Question

A thermistor has a resistance of \( 10\,\text{k}\Omega \) at \( 25^\circ\text{C} \) and \( 1\,\text{k}\Omega \) at \( 100^\circ\text{C} \). The range of operation is \( 0^\circ\text{C} \) to \( 150^\circ\text{C} \). The excitation voltage is 5 V and a series resistor of \( 1\,\text{k}\Omega \) is connected to the thermistor. The power dissipated in the thermistor is: 

 

• A. 4.0 mW
• B. 4.7 mW
• C. 5.4 mW
• D. 6.1 mW

Hint:

Use $P = I^2 R$ to calculate power dissipated in specific components, and consider worst-case resistance (minimum $R_T$ for max power).

Answer 1

The Correct Option is D

We are given:
- Excitation voltage \( V = 5\,\text{V} \)
- Series resistor \( R_1 = 1\,\text{k}\Omega \)
- Thermistor resistance \( R_T = 1\,\text{k}\Omega \) at \( 100^\circ\text{C} \) (use this as worst-case scenario since it gives maximum power dissipation)

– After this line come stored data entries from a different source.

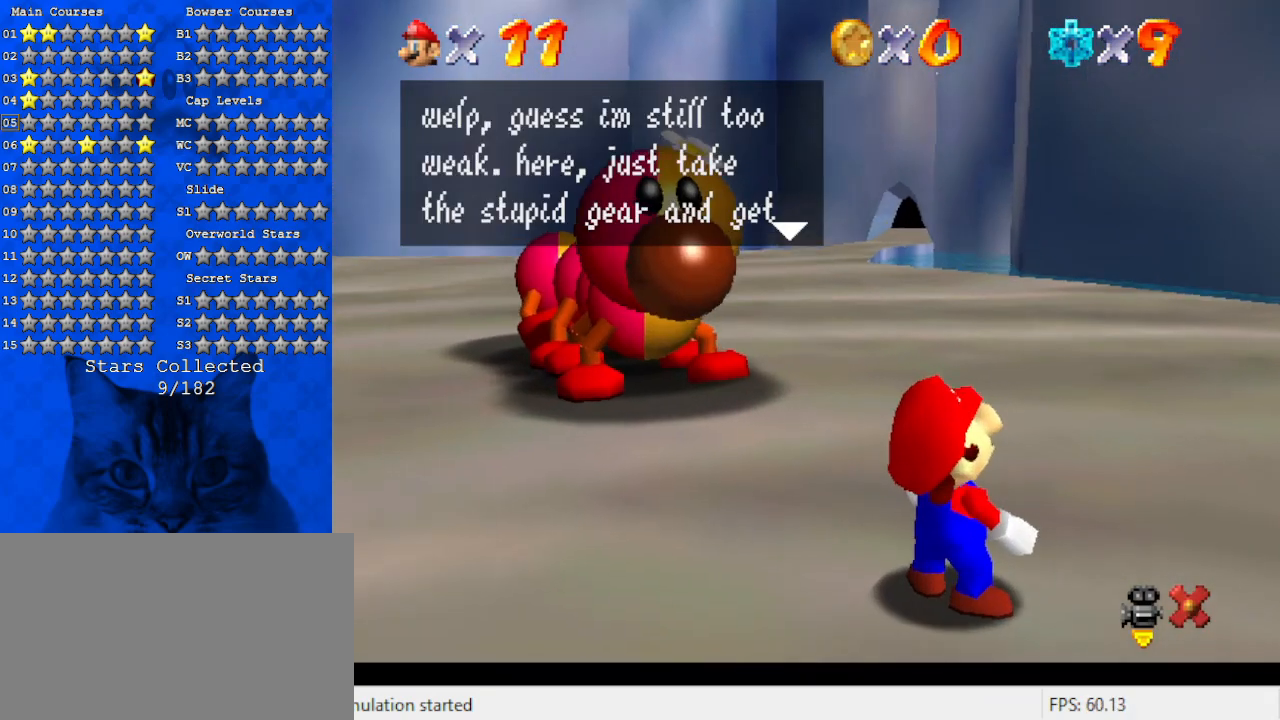
{"keys": ["s"], "events": [[467, "s", "down"]]}
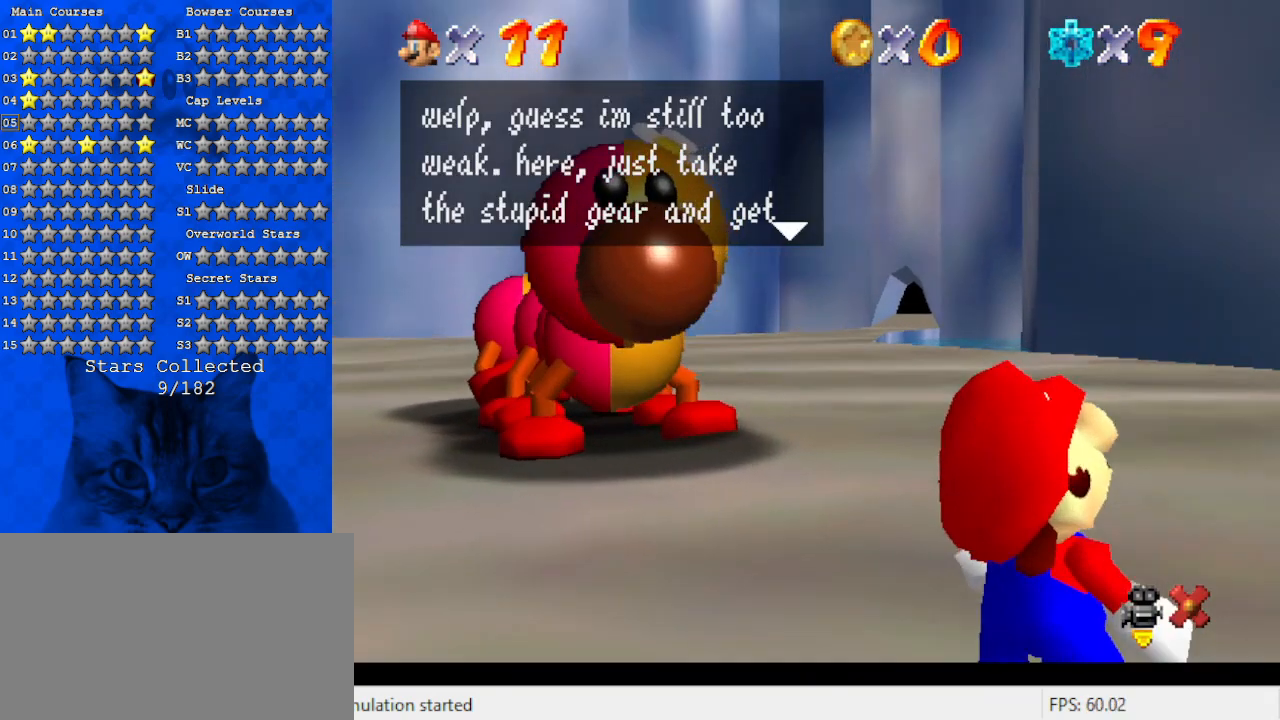
{"keys": [], "events": [[67, "s", "up"], [100, "s", "down"], [267, "s", "up"]]}
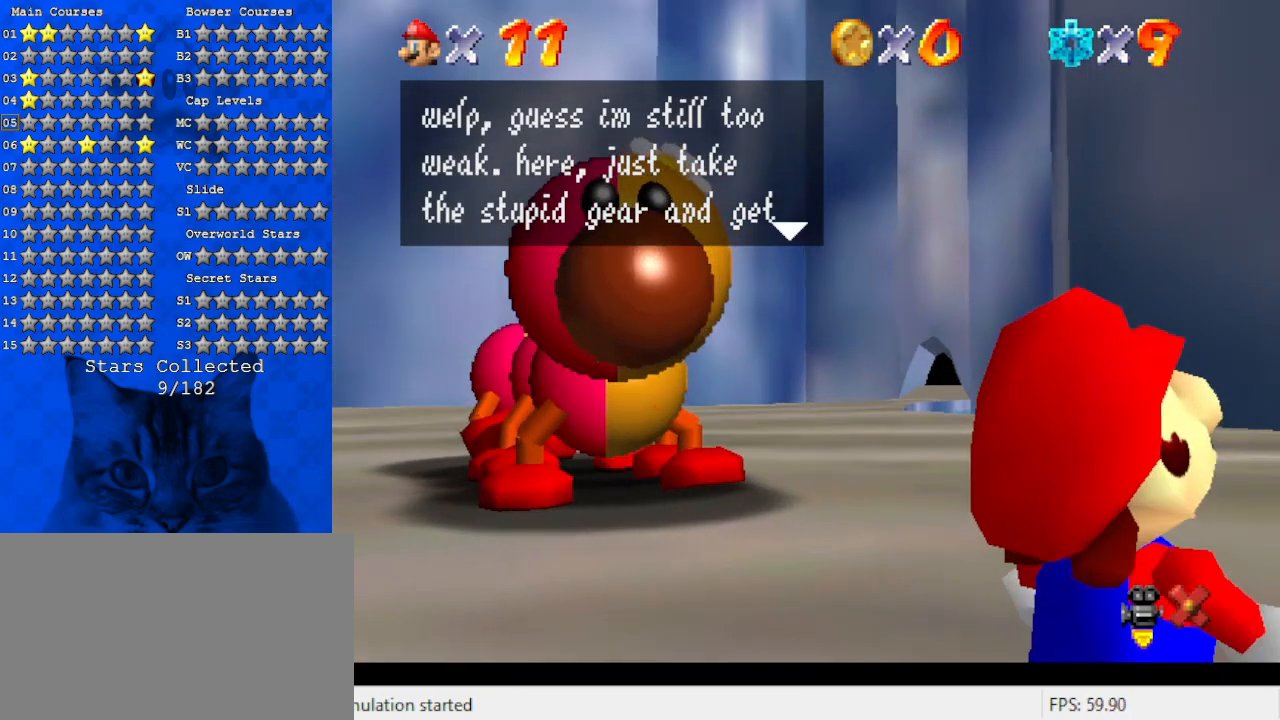
{"keys": [], "events": []}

Total resistance in the circuit:
\[ R_{\text{total}} = R_1 + R_T = 1\,\text{k}\Omega + 1\,\text{k}\Omega = 2\,\text{k}\Omega \]
Current through the circuit:
\[ I = \frac{V}{R_{\text{total}}} = \frac{5}{2000} = 2.5\,\text{mA} \]
Power dissipated in the thermistor:
\[ P = I^2 \cdot R_T = (2.5 \times 10^{-3})^2 \times 1000 = 6.25 \times 10^{-6} \times 1000 = 6.25 \times 10^{-3} = \textbf{6.25 mW} \]
Rounding down appropriately as per answer choices, the closest correct answer is: 6.1 mW.